As the big home improvement chain’s numbers released earlier this week prove, Home Depot HD -1.41% is doing just fine, and any direct line between housing starts or home construction and the retailer’s performance should be considered quite circumspect.
Certainly a total housing meltdown, like the Great Recession of 2008-09, is going to take a company like Depot down with it. We saw that happen, and should the sector collapse again, we will no doubt watch stores like Home Depot and its slightly smaller, less successful doppelgänger Lowe’s take it hard—again.
But the recent short-term slowing in housing, while certainly a factor in the overall economy, is nowhere near the kind of home apocalypse of a decade ago.
That’s why any short-term worries about Home Depot are best left for the short-sellers. (And shame on Wall Street for thinking otherwise.) Depot – let’s not forget it is the second-largest retailer in America – is poised to continue to outperform both its own sector and overall retailing for the foreseeable future.
How? Glad you asked.
- While Home Depot gets a decent amount of its business from new home construction, 45% of its overall sales are from what it calls “Pro.” These are the contractors and craftsmen who are just as likely to be working on remodeling projects as they are on from-the-ground-up new housing. And therein lies the critical part of the Depot story.

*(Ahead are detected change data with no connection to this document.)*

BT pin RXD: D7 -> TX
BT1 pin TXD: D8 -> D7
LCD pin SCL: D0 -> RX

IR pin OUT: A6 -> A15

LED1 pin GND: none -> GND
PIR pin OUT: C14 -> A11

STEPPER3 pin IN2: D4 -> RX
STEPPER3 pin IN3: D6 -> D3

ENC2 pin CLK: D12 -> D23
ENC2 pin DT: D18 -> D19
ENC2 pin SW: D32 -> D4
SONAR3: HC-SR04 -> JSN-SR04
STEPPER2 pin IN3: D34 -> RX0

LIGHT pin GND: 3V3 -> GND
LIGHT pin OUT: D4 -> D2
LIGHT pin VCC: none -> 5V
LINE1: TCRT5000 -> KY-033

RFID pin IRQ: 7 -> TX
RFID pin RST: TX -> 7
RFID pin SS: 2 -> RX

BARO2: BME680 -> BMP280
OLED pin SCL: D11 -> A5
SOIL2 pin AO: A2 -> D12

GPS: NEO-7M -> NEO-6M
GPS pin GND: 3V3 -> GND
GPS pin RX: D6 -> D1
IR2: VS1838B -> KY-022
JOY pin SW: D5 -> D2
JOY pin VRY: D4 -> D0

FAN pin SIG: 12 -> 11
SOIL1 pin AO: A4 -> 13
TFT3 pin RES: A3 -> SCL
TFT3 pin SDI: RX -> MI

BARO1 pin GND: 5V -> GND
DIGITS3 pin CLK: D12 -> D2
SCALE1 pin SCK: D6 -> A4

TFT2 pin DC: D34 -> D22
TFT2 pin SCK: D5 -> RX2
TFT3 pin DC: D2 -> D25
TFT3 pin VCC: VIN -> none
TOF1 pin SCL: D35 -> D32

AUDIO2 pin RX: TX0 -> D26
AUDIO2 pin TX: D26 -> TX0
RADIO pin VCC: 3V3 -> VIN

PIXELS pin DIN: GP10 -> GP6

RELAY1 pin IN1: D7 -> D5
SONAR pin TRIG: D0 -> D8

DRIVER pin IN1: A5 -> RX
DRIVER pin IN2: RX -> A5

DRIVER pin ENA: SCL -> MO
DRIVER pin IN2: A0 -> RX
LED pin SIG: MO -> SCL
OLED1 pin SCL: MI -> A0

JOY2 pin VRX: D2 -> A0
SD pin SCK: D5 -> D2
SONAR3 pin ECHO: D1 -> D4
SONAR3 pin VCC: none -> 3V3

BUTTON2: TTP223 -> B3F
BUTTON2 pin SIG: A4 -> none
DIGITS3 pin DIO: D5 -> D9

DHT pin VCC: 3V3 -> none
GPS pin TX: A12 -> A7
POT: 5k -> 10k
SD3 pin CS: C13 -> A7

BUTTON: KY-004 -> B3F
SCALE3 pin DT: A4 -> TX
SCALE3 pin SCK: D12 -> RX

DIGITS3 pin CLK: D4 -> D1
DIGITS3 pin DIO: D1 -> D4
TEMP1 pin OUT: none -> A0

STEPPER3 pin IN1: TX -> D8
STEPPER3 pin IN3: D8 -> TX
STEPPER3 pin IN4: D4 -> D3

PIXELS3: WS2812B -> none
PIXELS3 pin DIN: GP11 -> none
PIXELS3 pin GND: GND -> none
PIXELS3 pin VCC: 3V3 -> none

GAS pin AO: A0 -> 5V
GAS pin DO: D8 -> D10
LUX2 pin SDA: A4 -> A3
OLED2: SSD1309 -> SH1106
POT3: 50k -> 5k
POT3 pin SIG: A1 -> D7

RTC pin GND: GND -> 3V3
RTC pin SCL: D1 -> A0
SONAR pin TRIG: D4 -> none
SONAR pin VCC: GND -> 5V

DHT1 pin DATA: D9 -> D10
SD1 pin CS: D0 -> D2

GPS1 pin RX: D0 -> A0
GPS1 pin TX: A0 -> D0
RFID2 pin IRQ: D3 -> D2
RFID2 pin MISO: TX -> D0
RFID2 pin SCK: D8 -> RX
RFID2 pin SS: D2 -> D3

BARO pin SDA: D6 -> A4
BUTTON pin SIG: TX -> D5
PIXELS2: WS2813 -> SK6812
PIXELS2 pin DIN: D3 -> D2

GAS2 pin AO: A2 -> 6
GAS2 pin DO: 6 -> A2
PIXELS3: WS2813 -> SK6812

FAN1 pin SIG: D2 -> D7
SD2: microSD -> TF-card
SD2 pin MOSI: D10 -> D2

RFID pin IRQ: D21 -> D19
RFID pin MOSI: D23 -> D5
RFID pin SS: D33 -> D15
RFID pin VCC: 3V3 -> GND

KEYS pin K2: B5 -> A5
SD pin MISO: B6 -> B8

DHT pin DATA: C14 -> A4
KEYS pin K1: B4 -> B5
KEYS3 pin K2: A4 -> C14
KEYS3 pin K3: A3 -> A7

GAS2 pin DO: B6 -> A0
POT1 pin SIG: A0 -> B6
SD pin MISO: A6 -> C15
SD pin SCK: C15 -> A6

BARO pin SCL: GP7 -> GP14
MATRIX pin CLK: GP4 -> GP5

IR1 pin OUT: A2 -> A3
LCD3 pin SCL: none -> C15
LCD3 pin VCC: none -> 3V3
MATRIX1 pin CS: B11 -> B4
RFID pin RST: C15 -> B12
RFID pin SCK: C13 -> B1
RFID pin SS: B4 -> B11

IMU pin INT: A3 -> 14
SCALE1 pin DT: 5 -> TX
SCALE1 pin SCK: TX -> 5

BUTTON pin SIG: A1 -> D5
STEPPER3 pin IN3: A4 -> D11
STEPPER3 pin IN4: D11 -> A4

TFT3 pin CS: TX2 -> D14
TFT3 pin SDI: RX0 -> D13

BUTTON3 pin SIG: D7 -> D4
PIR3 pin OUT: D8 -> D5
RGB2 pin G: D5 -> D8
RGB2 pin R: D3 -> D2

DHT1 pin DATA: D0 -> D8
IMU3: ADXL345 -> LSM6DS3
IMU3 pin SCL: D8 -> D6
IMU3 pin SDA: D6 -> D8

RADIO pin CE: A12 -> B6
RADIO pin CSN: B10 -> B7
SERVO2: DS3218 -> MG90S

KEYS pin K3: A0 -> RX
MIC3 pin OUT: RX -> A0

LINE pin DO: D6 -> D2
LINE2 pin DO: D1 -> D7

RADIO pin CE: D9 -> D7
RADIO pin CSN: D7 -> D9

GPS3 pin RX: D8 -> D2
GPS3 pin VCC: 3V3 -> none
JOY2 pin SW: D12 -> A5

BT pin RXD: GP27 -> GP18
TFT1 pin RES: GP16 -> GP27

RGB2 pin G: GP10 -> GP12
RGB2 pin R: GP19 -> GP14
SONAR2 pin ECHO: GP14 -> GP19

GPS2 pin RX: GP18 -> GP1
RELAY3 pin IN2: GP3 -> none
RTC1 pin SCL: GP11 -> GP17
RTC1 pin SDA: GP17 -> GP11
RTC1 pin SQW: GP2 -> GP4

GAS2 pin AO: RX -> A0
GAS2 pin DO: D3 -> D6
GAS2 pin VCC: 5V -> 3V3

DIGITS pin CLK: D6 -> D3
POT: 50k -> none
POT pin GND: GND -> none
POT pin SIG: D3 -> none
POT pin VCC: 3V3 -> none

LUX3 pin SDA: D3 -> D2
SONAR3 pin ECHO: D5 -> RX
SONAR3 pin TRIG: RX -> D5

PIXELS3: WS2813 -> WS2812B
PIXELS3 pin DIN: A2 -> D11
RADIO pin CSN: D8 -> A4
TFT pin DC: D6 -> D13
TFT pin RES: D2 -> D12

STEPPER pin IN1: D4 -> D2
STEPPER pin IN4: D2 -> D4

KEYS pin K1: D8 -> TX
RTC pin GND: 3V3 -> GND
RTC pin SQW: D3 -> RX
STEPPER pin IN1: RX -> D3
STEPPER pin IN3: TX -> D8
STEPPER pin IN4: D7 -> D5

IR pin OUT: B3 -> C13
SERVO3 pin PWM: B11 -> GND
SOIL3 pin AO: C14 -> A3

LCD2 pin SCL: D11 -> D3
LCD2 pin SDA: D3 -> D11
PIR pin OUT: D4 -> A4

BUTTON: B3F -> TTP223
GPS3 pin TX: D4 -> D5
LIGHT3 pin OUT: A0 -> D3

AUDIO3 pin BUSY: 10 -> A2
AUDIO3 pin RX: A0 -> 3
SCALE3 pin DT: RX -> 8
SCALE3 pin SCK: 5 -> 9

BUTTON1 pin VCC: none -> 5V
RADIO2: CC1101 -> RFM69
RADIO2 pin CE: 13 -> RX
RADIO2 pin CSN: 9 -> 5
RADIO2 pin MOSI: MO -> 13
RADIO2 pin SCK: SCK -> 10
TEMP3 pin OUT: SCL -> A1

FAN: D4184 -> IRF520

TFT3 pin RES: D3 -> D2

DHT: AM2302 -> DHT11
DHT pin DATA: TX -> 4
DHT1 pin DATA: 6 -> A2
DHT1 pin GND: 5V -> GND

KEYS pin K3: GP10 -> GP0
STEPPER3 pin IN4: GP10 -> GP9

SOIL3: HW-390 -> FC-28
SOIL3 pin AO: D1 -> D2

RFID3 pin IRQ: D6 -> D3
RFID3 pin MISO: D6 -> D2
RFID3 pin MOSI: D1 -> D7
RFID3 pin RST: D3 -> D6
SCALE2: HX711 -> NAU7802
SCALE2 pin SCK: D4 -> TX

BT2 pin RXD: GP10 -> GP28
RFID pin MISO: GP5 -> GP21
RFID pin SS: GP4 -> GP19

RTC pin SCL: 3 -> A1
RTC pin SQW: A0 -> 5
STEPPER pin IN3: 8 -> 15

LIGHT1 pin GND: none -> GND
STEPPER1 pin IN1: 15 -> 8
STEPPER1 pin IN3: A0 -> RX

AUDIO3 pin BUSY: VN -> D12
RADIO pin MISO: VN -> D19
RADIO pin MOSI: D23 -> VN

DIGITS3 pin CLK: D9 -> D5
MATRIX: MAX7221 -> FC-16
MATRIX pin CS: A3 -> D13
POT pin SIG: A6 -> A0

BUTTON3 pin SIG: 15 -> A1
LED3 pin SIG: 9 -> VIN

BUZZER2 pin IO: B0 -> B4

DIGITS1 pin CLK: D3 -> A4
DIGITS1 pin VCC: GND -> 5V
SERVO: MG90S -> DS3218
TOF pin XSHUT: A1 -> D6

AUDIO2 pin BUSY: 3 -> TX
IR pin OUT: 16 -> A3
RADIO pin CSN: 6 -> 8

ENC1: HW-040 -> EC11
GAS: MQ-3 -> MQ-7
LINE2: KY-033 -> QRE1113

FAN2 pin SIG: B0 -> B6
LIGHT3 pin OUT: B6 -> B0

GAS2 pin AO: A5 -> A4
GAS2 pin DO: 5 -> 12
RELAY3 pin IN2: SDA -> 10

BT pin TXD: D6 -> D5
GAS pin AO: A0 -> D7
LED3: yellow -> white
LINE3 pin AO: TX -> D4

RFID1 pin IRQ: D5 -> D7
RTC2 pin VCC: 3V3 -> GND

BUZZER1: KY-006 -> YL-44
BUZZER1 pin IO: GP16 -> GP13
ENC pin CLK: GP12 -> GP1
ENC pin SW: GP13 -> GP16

People may be buying fewer homes because of rising interest rates and a shortage of affordable inventory, but they are not by any means ceasing to fix up where they live now. In fact, the case can be made that a slowdown in new homes actually creates more business in remodeling.
- The same goes for the do-it-yourselfer. Even if you’re not hiring a pro to come in and do some projects, you are very likely to be expending your own sweat equity on improving the old family homestead. It’s really quite logical when you think about it: When new car sales tend to slow, it’s often accompanied by a spurt of business in car repairs and refurbishing. The same goes for housing.
- Even if the new home market were on fire, Home Depot would continue to take market share from that prime competitor, Lowe’s. The gap between the performance of the two national chains continues to widen, and the recent turnover at the top of Lowe’s clearly indicates the retailer knows it has to get its sheetrock together to be more competitive. Maybe new CEO Marvin Ellison will make it happen. He carries the Depot DNA with him, having spent a big chunk of his career there. But it’s going to take time—and in the meantime, Home Depot is going to reap the benefits.
- Then there’s Home Depot’s expansion efforts—not in physical stores, but online and in the home decorating and major appliances sectors. Its e-commerce sales increases have been extraordinary. Even on what is still a relatively small base—7% of overall sales—its online business was up 28% in the quarter. The upside potential could be enormous given the total size of Depot. Similar opportunities exist in two merchandising classifications: home décor and major appliances. Seizing on weaknesses in the competition—Bed Bath & Beyond and JC Penney specifically in the former classification and, of course, Sears in the latter—Depot is putting some major effort into both of these areas. Again, this is all new business—and all market share gains.